→ **WORK TO COMPLETE**:
Needed from the data below: every line from the one with "342 327 3.49" up to and including the one with "211 202 3.75", repeated exactly and with nothing else.

→ **RECORDS FOR THE TASK**:

__________________________________________________

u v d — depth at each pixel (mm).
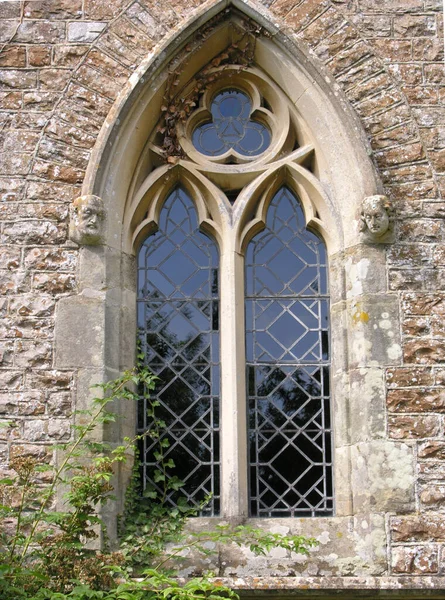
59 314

__________________________________________________

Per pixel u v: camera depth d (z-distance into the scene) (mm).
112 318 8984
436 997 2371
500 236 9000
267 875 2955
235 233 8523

__________________________________________________

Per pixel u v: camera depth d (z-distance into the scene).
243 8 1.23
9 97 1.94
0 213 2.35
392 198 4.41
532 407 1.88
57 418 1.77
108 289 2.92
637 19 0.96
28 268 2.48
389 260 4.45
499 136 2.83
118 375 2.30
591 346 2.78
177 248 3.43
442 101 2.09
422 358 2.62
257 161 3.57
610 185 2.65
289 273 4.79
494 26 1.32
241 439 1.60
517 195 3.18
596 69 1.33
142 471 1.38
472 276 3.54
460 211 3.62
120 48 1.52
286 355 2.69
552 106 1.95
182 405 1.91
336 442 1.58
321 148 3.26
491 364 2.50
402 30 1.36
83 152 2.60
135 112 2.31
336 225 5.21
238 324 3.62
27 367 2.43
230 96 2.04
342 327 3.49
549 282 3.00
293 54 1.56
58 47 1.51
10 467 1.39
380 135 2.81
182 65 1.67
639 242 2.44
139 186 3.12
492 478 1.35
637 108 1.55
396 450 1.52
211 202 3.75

__________________________________________________

→ **ANSWER BOX**:
342 327 3.49
549 282 3.00
293 54 1.56
58 47 1.51
10 467 1.39
380 135 2.81
182 65 1.67
639 242 2.44
139 186 3.12
492 478 1.35
637 108 1.55
396 450 1.52
211 202 3.75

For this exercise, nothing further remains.